* [Excerpt]:
>>

Maybe the notion that someone might “let you know” that they’re departing is desperate, or unseemly in a parlor-game way, but I think it serves here as a metaphor for the impact Norm had on so many of us, including and perhaps especially those like me who didn’t know him in “real life”. He was present, even if you didn’t often actively think about him.
[first published on John’s blog Obscene Desserts]
Like many other people, I was very saddened last night to learn of the death of Norm Geras.
I was about to write something like ‘I didn’t know him personally’, but then it occurred to me that in some way I did. What I mean is that I only ever communicated with Norm electronically—via our blogs and sometimes through email and Facebook—since we ‘met’ some time after I started this blog in 2006. (I forget now how it happened: it might have been at about this moment, in August of that year.)
[first published on Chris’s blog Chriscellany]
I was very sad yesterday to learn that Norman Geras had died. As a lot of people have already said, I felt it as a personal loss despite having no personal relationship to the man. Although he was never part of my exterior life, Norm’s voice has been a regular feature of my interior world for the best part of ten years. When he started blogging in 2003 I was yet to turn twenty, and his death yesterday came just a day after my thirtieth birthday. That’s an important decade for a young person. At the start of it you’re still clambering free from the confining solipsism of adolescence, just starting to avert your gaze from your own navel toward the world around you. By the end of it, you should be properly sobered up from youthful affectations and illusions of invulnerability and ready to approach life’s lessons with the appropriate humility.

<<

* [Data provided]:
>>

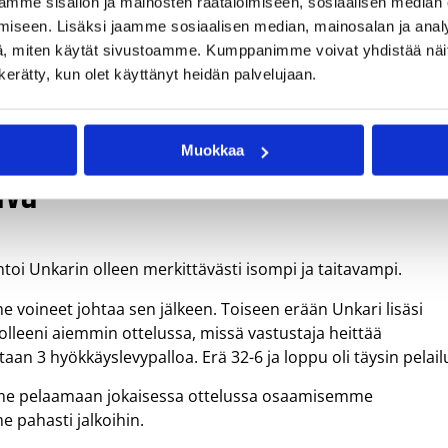
mme sisällön ja mainosten räätälöimiseen, sosiaalisen median
iseen. Lisäksi jaamme sosiaalisen median, mainosalan ja analy
, miten käytät sivustoamme. Kumppanimme voivat yhdistää näitä t
n kerätty, kun olet käyttänyt heidän palvelujaan.
 vastaan. Unkari vei kuitenkin vakuuttavasti ottelun kolme
lle heikohko, kun Unkari vei sen 32-6.
Muokkaa
ivä”
i Unkarin olleen merkittävästi isompi ja taitavampi.
 voineet johtaa sen jälkeen. Toiseen erään Unkari lisäsi
a olleeni aiemmin ottelussa, missä vastustaja heittää
taan 3 hyökkäyslevypalloa. Erä 32-6 ja loppu oli täysin pelail
me pelaamaan jokaisessa ottelussa osaamisemme
me pahasti jalkoihin.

<<

* [Instructions for the task]:
List every way of communicating that the tributes to Norm Geras say John used to be in touch with Norm. The data comes from a different source than the text.

* [Solution to the problem]:
- Blogs
- Email
- Facebook